Document images with source code:
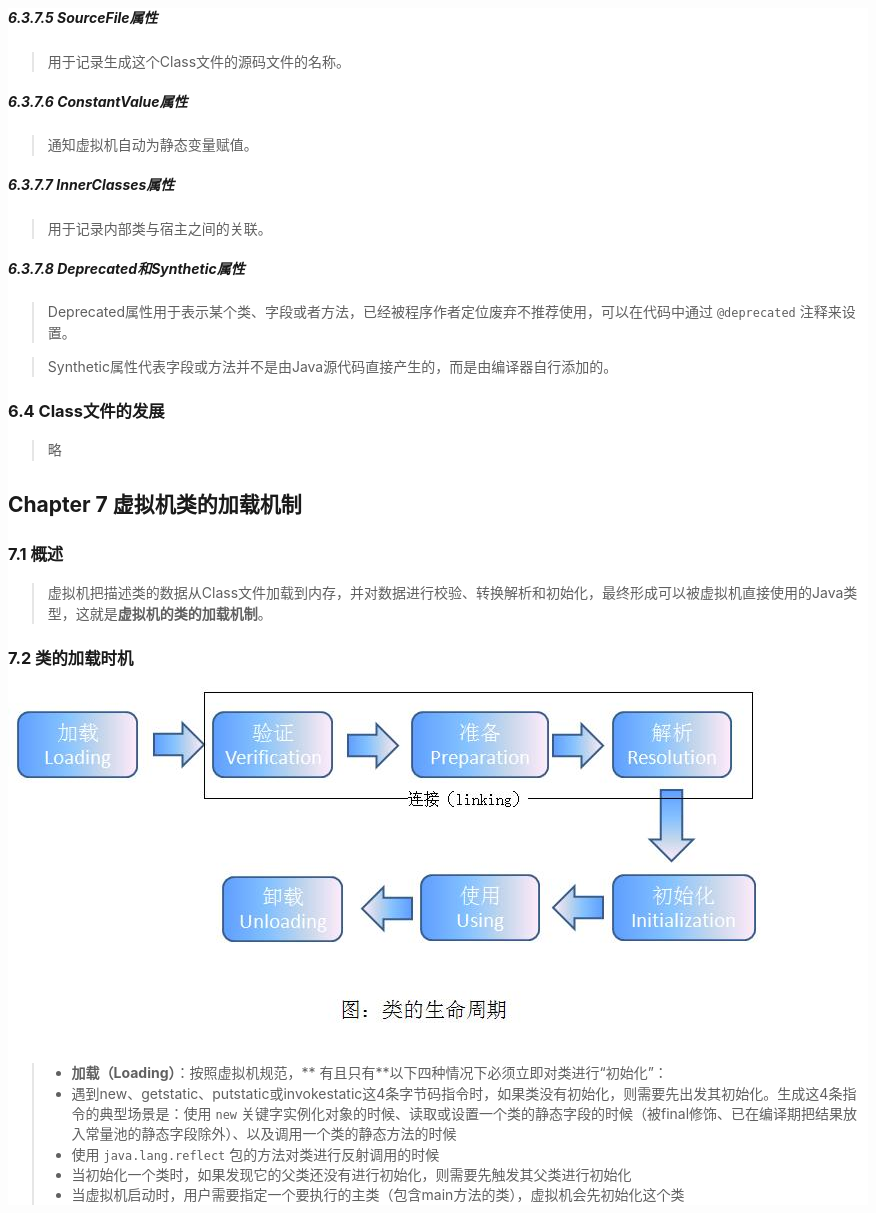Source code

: ##### 6.3.7.5 SourceFile属性 #####
> 用于记录生成这个Class文件的源码文件的名称。

##### 6.3.7.6 ConstantValue属性 #####
> 通知虚拟机自动为静态变量赋值。

##### 6.3.7.7 InnerClasses属性 #####
> 用于记录内部类与宿主之间的关联。

##### 6.3.7.8 Deprecated和Synthetic属性 #####
> Deprecated属性用于表示某个类、字段或者方法，已经被程序作者定位废弃不推荐使用，可以在代码中通过 ```@deprecated``` 注释来设置。

> Synthetic属性代表字段或方法并不是由Java源代码直接产生的，而是由编译器自行添加的。

### 6.4 Class文件的发展 ###
> 略



## Chapter 7 虚拟机类的加载机制 ##

### 7.1 概述 ###

> 虚拟机把描述类的数据从Class文件加载到内存，并对数据进行校验、转换解析和初始化，最终形成可以被虚拟机直接使用的Java类型，这就是**虚拟机的类的加载机制**。

### 7.2 类的加载时机 ###
![类的生命周期](img/类的生命周期.jpg)
>
> - **加载（Loading）**：按照虚拟机规范，** 有且只有**以下四种情况下必须立即对类进行“初始化”：
>  - 遇到new、getstatic、putstatic或invokestatic这4条字节码指令时，如果类没有初始化，则需要先出发其初始化。生成这4条指令的典型场景是：使用 ```new``` 关键字实例化对象的时候、读取或设置一个类的静态字段的时候（被final修饰、已在编译期把结果放入常量池的静态字段除外）、以及调用一个类的静态方法的时候
>  - 使用 ```java.lang.reflect``` 包的方法对类进行反射调用的时候
>  - 当初始化一个类时，如果发现它的父类还没有进行初始化，则需要先触发其父类进行初始化
>  - 当虚拟机启动时，用户需要指定一个要执行的主类（包含main方法的类），虚拟机会先初始化这个类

:: WHAT NEEDS TO BE DONE ::
Could you copy the lines above exactly and skip the images?

:: RESULT ::
Source code

: ##### 6.3.7.5 SourceFile属性 #####
> 用于记录生成这个Class文件的源码文件的名称。

##### 6.3.7.6 ConstantValue属性 #####
> 通知虚拟机自动为静态变量赋值。

##### 6.3.7.7 InnerClasses属性 #####
> 用于记录内部类与宿主之间的关联。

##### 6.3.7.8 Deprecated和Synthetic属性 #####
> Deprecated属性用于表示某个类、字段或者方法，已经被程序作者定位废弃不推荐使用，可以在代码中通过 ```@deprecated``` 注释来设置。

> Synthetic属性代表字段或方法并不是由Java源代码直接产生的，而是由编译器自行添加的。

### 6.4 Class文件的发展 ###
> 略



## Chapter 7 虚拟机类的加载机制 ##

### 7.1 概述 ###

> 虚拟机把描述类的数据从Class文件加载到内存，并对数据进行校验、转换解析和初始化，最终形成可以被虚拟机直接使用的Java类型，这就是**虚拟机的类的加载机制**。

### 7.2 类的加载时机 ###
![类的生命周期](img/类的生命周期.jpg)
>
> - **加载（Loading）**：按照虚拟机规范，** 有且只有**以下四种情况下必须立即对类进行“初始化”：
>  - 遇到new、getstatic、putstatic或invokestatic这4条字节码指令时，如果类没有初始化，则需要先出发其初始化。生成这4条指令的典型场景是：使用 ```new``` 关键字实例化对象的时候、读取或设置一个类的静态字段的时候（被final修饰、已在编译期把结果放入常量池的静态字段除外）、以及调用一个类的静态方法的时候
>  - 使用 ```java.lang.reflect``` 包的方法对类进行反射调用的时候
>  - 当初始化一个类时，如果发现它的父类还没有进行初始化，则需要先触发其父类进行初始化
>  - 当虚拟机启动时，用户需要指定一个要执行的主类（包含main方法的类），虚拟机会先初始化这个类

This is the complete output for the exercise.